上記常圧プラズマ装置による高エネルギー処理の処理条件において、処理強度が、0.1W/m2 未満であれば、表面改質の効果が弱く、十分な接着性が得られないので、好ましくない。また処理強度が、36W/cm2 を超えると、フィルム表面が劣化するので、好ましくない。またプラズマ照射の時間が、0.001秒未満であれば、表面改質の効果が弱く、短時間で処理前の表面状態に戻ってしまうので、好ましくない。プラズマ照射の時間が、0.6秒を超えると、いわゆる、弱境界層(Weak Boundary Layer:WBL)が形成され、逆に密着性が低下するので、好ましくない。
一方、エキシマUV照射装置による高エネルギー処理の処理条件において、光量が、1mJ/cm2 未満であれば、表面改質の効果が弱く、十分な接着性が得られないので、好ましくない。また光量が、3000mJ/cm2 を超えると、フィルム表面が劣化するので、好ましくない。またエキシマUV照射の時間が、0.001秒未満であれば、表面改質の効果が弱く、短時間で処理前の表面状態に戻ってしまうので、好ましくない。エキシマUV照射の時間が、0.6秒を超えると、弱境界層(WBL)が形成され、逆に密着性が低下するので、好ましくない。
本発明による光学フィルムは、高エネルギー処理されたフィルムの表面エネルギーが、60mN/m未満であれば、十分な接着性が得られていないので、好ましくない。また、高エネルギー処理されたフィルムの表面エネルギーが、100mN/mを超えると、密着性が高過ぎて貼り付き等の故障が発生してしまうので、好ましくない。
つぎに、本発明による光学フィルムの製造に用いる常圧プラズマ装置について、詳細に説明する。
本実施の形態における常圧プラズマ装置は、対向する電極間に、高周波電圧を印加して放電させることにより、反応性ガスをプラズマ状態とし、流延膜表面をこのプラズマ状態の反応性ガスに晒すことによって、流延膜の表面を改質するものである。
常圧プラズマ装置には、被処理基板をはさむように対向配置された電極間に高周波電力を加えて、供給ガスをプラズマ化するダイレクト方式、プラナー方式と呼ばれる方式と、反応性ガスを高周波電圧が加えられた電極の間を通して導入し、プラズマ化するリモート式、ダウンストリーム方式と呼ばれる方式とがあり、いずれの方式も本発明に使えるが、本実施の形態の光学フィルムの製造方法では、流延膜表面への表面処理膜形成には、後者のリモート方式、ダウンストリーム方式と呼ばれる方式を用いるのが好ましい。

> 課題
a) 原文によると、プラズマ照射の時間が0.6秒を超えると好ましくないのはなぜですか。1〜3文で説明してください。
b) 原文のうち、「本発明による光学フィルムは、」を含む語句で始まり「故障が発生してしまうので、好ましくない。」で終わる部分を、そのまま書き出してください。
c) 原文では、本実施の形態の光学フィルムの製造方法において、流延膜表面への表面処理膜形成に用いるのが好ましいとされているのは、どの方式ですか。

> 表示データ
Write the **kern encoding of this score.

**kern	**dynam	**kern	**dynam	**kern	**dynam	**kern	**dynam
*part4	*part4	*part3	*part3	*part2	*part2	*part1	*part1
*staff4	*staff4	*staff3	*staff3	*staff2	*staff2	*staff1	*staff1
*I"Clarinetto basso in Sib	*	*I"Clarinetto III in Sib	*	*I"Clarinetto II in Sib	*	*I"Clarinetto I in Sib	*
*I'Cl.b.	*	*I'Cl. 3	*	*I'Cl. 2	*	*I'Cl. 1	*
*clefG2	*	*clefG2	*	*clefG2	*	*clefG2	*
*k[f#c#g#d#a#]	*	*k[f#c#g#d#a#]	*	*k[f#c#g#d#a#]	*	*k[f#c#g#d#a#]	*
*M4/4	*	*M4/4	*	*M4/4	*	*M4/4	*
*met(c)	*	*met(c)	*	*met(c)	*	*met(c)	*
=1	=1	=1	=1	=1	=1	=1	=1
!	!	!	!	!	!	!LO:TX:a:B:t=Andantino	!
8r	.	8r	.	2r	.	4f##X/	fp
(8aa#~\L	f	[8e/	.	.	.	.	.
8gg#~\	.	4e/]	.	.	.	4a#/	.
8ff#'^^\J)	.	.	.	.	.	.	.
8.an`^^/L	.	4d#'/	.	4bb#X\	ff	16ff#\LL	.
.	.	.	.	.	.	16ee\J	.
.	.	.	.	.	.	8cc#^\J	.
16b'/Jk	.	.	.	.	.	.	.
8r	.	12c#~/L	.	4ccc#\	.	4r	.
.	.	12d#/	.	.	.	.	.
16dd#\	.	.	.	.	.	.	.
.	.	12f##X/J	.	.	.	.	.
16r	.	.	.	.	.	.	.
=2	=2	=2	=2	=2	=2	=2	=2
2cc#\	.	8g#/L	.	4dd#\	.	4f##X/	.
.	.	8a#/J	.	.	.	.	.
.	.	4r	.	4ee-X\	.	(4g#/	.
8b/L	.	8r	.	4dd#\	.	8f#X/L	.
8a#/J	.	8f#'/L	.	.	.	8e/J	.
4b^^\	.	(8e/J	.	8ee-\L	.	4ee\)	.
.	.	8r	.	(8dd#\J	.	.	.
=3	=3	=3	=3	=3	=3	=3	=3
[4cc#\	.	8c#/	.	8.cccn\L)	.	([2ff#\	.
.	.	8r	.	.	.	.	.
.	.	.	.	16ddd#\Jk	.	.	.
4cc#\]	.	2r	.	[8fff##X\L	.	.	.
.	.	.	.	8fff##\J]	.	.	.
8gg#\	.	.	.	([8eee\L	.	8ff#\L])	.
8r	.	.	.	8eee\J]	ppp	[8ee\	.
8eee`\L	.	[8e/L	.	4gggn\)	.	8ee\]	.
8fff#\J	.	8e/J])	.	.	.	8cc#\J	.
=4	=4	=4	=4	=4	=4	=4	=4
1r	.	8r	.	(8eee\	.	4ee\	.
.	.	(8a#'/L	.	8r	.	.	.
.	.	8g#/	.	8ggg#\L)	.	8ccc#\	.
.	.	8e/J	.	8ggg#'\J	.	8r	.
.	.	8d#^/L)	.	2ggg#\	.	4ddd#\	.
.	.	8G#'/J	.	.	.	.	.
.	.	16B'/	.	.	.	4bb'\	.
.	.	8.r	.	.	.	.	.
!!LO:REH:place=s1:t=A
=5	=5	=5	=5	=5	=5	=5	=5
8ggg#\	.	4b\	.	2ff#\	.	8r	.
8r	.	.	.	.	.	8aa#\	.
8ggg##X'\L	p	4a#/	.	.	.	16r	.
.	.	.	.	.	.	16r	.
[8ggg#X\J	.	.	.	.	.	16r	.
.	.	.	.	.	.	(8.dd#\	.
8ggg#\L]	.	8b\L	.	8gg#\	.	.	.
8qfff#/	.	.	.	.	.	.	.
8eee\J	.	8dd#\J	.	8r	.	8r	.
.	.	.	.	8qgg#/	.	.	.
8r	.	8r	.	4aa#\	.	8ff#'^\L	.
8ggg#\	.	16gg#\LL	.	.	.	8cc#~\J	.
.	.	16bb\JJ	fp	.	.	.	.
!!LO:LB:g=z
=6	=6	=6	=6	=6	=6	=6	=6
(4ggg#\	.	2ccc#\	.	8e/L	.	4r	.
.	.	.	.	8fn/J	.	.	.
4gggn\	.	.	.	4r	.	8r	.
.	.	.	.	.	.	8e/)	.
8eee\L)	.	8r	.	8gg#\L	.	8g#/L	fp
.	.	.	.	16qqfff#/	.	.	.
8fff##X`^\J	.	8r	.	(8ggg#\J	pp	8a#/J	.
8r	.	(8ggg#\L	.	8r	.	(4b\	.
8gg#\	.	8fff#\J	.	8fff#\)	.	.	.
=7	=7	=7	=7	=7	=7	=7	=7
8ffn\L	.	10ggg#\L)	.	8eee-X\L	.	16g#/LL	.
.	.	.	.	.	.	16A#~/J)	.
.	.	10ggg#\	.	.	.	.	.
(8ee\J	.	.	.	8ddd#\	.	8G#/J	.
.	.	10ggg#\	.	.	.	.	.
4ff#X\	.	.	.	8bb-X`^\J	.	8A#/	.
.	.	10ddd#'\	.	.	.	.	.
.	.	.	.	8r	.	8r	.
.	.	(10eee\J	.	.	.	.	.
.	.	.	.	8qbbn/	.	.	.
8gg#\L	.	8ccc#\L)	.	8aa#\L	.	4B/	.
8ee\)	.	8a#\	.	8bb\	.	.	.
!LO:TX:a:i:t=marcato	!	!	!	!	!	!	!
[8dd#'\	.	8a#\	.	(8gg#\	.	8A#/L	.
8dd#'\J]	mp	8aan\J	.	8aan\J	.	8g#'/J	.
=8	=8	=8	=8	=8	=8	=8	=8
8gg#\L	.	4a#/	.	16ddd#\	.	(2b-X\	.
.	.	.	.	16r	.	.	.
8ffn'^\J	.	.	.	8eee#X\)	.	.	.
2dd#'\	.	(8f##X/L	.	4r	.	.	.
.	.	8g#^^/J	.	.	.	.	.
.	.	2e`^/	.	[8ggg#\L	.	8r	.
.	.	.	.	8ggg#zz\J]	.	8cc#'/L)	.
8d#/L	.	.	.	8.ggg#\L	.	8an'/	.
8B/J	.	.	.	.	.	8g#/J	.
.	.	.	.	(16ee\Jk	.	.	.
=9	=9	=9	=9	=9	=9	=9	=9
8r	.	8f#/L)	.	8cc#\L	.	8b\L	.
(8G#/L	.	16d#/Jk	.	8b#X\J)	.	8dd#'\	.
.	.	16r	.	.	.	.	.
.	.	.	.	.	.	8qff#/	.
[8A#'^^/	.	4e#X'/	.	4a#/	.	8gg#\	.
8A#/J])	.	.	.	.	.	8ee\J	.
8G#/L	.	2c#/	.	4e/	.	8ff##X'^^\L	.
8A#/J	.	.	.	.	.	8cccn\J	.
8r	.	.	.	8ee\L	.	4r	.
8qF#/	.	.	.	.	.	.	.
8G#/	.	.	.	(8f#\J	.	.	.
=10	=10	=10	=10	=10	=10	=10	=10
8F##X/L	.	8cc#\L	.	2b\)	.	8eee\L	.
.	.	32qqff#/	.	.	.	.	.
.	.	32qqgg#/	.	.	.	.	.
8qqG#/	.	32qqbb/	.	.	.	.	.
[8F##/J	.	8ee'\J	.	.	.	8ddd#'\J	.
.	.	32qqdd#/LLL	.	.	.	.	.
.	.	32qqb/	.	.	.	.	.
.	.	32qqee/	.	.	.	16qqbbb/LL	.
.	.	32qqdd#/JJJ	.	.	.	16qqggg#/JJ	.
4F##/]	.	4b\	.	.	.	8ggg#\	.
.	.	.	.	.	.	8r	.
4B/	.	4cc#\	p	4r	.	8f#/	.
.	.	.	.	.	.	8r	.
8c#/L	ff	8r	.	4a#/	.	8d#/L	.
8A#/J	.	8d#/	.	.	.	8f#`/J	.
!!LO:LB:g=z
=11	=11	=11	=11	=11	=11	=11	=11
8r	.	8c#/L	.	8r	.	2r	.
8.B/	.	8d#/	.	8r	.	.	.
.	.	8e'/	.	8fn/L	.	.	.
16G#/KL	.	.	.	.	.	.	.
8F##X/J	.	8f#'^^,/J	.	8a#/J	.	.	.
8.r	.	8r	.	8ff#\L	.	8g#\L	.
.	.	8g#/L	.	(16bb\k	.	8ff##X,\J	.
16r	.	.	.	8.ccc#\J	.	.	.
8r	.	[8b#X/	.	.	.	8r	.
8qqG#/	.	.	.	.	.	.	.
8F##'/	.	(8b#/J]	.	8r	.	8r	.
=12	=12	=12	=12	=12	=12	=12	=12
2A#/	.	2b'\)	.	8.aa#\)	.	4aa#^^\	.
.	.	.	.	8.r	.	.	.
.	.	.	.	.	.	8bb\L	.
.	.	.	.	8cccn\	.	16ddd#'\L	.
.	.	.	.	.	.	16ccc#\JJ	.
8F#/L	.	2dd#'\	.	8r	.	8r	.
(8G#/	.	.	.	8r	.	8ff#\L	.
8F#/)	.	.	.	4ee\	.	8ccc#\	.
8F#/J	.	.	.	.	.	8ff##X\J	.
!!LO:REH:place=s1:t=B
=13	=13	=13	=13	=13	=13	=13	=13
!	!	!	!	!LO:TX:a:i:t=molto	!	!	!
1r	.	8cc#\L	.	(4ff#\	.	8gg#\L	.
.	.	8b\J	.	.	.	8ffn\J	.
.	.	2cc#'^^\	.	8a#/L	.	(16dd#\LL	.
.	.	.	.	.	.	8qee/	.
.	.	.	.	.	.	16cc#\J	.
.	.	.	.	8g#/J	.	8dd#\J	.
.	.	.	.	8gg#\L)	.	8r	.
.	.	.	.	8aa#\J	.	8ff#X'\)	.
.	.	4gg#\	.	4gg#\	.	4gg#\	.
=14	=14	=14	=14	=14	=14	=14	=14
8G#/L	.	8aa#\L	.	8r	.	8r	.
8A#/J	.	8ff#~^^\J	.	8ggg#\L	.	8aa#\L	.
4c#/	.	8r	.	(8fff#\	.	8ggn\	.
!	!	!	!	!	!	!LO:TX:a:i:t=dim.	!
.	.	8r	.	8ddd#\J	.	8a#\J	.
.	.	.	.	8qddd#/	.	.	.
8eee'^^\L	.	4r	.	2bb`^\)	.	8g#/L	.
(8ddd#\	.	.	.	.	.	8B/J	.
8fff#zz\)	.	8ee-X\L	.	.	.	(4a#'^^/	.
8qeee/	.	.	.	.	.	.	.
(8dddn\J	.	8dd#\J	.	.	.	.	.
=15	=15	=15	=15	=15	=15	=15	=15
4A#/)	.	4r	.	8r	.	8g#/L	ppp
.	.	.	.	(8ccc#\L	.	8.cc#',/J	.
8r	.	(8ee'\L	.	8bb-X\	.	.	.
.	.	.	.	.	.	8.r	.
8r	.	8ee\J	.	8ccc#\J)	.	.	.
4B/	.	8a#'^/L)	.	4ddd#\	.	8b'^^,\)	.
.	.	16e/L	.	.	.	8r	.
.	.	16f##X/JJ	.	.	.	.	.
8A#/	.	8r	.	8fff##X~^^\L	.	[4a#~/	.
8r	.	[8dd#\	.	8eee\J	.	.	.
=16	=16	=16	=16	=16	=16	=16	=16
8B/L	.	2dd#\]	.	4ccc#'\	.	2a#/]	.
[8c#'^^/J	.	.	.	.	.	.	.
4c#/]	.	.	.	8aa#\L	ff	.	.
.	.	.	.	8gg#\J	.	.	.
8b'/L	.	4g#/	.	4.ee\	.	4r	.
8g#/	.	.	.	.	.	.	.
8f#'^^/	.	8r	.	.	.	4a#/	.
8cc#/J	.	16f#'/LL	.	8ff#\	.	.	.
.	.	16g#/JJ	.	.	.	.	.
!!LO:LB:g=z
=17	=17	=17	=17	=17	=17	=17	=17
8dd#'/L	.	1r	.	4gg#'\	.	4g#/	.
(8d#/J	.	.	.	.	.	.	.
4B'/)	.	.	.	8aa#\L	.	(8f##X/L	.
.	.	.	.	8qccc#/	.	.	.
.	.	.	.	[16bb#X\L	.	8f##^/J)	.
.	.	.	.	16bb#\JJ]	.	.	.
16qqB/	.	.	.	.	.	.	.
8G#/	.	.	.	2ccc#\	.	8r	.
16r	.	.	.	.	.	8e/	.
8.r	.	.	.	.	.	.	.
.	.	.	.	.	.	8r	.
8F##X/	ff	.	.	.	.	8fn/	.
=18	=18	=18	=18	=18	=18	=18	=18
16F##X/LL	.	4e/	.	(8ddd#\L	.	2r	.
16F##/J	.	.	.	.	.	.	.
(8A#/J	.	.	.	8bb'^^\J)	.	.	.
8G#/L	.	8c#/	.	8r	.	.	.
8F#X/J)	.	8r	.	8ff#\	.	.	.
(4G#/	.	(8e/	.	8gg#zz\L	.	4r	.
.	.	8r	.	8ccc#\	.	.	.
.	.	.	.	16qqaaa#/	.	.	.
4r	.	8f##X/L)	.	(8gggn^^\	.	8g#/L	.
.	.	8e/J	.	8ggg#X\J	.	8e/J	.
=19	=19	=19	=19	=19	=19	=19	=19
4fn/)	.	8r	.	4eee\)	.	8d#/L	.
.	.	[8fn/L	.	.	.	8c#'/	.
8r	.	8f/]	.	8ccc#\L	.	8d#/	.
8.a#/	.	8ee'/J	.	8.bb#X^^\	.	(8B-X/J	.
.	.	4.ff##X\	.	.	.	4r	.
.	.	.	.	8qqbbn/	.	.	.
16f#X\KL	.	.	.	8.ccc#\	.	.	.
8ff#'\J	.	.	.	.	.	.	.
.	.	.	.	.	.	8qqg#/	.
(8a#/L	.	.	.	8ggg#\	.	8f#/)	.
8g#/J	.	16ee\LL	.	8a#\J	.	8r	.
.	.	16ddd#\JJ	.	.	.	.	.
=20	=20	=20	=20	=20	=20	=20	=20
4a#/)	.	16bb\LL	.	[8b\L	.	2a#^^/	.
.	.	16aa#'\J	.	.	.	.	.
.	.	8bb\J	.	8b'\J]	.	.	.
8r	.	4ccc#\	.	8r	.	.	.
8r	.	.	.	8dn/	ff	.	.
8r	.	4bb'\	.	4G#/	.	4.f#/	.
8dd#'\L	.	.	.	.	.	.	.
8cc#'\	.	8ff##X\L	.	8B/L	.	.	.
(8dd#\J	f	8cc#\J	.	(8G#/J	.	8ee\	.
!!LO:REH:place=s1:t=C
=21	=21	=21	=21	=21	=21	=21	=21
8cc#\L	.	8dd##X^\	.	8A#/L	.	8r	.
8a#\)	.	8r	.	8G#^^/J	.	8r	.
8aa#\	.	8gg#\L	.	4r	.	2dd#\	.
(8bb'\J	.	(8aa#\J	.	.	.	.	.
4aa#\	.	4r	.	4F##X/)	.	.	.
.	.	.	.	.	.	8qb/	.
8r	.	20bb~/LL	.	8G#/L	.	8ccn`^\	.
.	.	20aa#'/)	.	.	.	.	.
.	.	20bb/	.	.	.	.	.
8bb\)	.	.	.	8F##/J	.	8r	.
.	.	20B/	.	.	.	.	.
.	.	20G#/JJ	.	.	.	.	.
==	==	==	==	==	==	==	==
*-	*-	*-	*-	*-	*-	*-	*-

> 回答
a) 照射時間が0.6秒を超えると、いわゆる弱境界層（WBL）が形成されます。その結果、逆に密着性が低下してしまうためです。

b)
本発明による光学フィルムは、高エネルギー処理されたフィルムの表面エネルギーが、60mN/m未満であれば、十分な接着性が得られていないので、好ましくない。また、高エネルギー処理されたフィルムの表面エネルギーが、100mN/mを超えると、密着性が高過ぎて貼り付き等の故障が発生してしまうので、好ましくない。

c) リモート方式、ダウンストリーム方式と呼ばれる方式です。